EXERCISE ▸ Restate the records in full and exactly, with no images included.

DATA RECORDS ▸
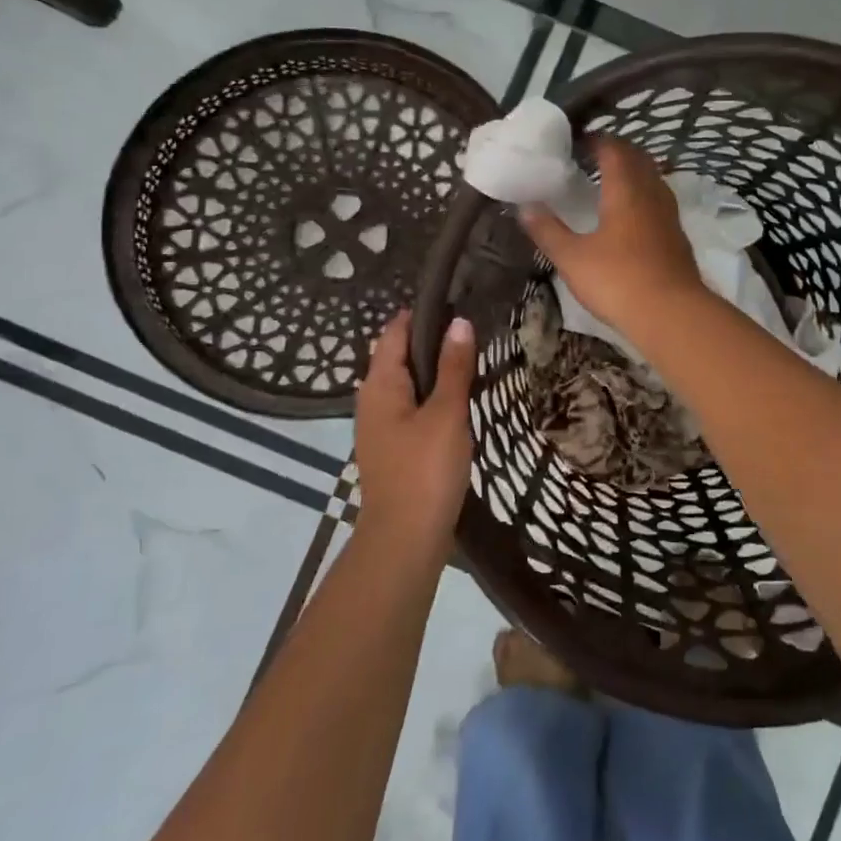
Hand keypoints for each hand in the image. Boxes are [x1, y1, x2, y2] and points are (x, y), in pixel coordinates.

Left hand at [353, 310, 476, 553]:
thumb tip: (459, 322)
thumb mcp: (446, 413)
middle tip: (469, 329)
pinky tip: (454, 400)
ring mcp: (379, 426)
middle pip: (397, 356)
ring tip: (467, 358)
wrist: (405, 538)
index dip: (421, 314)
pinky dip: (429, 395)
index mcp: (379, 384)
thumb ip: (454, 367)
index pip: (394, 332)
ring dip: (430, 369)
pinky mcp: (391, 447)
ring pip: (404, 383)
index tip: (455, 301)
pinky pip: (409, 406)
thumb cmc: (425, 469)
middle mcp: (371, 399)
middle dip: (428, 340)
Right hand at [520, 136, 703, 337]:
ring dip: (633, 174)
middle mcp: (652, 194)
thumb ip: (547, 230)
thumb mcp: (572, 258)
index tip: (576, 141)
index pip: (614, 149)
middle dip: (617, 152)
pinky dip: (643, 197)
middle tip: (591, 158)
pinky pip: (659, 203)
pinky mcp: (678, 237)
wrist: (672, 314)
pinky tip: (630, 218)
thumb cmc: (617, 280)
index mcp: (626, 189)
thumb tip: (524, 206)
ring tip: (610, 184)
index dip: (596, 140)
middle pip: (638, 159)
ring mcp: (669, 215)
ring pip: (653, 180)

EXERCISE RESULT ▸
Hand keypoints for each hand in the image. Boxes are [x1, y1, x2, y2] and points are (x, y), in pixel coordinates.

Left hand at [353, 310, 476, 553]:
thumb tip: (459, 322)
thumb mcp: (446, 413)
middle tip: (469, 329)
pinky tip: (454, 400)
ring mcp: (379, 426)
middle pip: (397, 356)
ring tip: (467, 358)
wrist: (405, 538)
index dip: (421, 314)
pinky dip: (429, 395)
index mcp: (379, 384)
thumb ip: (454, 367)
index pip: (394, 332)
ring dip: (430, 369)
pinky mcp: (391, 447)
ring pip: (404, 383)
index tip: (455, 301)
pinky pip: (409, 406)
thumb cmc: (425, 469)
middle mcp: (371, 399)
middle dip: (428, 340)
Right hand at [520, 136, 703, 337]:
ring dip: (633, 174)
middle mcp: (652, 194)
thumb ip: (547, 230)
thumb mcp: (572, 258)
index tip: (576, 141)
index pip: (614, 149)
middle dip: (617, 152)
pinky dip: (643, 197)
middle tip: (591, 158)
pinky pip: (659, 203)
pinky mcp: (678, 237)
wrist: (672, 314)
pinky tip: (630, 218)
thumb cmc: (617, 280)
index mcp: (626, 189)
thumb tip: (524, 206)
ring tip: (610, 184)
index dip: (596, 140)
middle pip: (638, 159)
ring mcp: (669, 215)
ring pip: (653, 180)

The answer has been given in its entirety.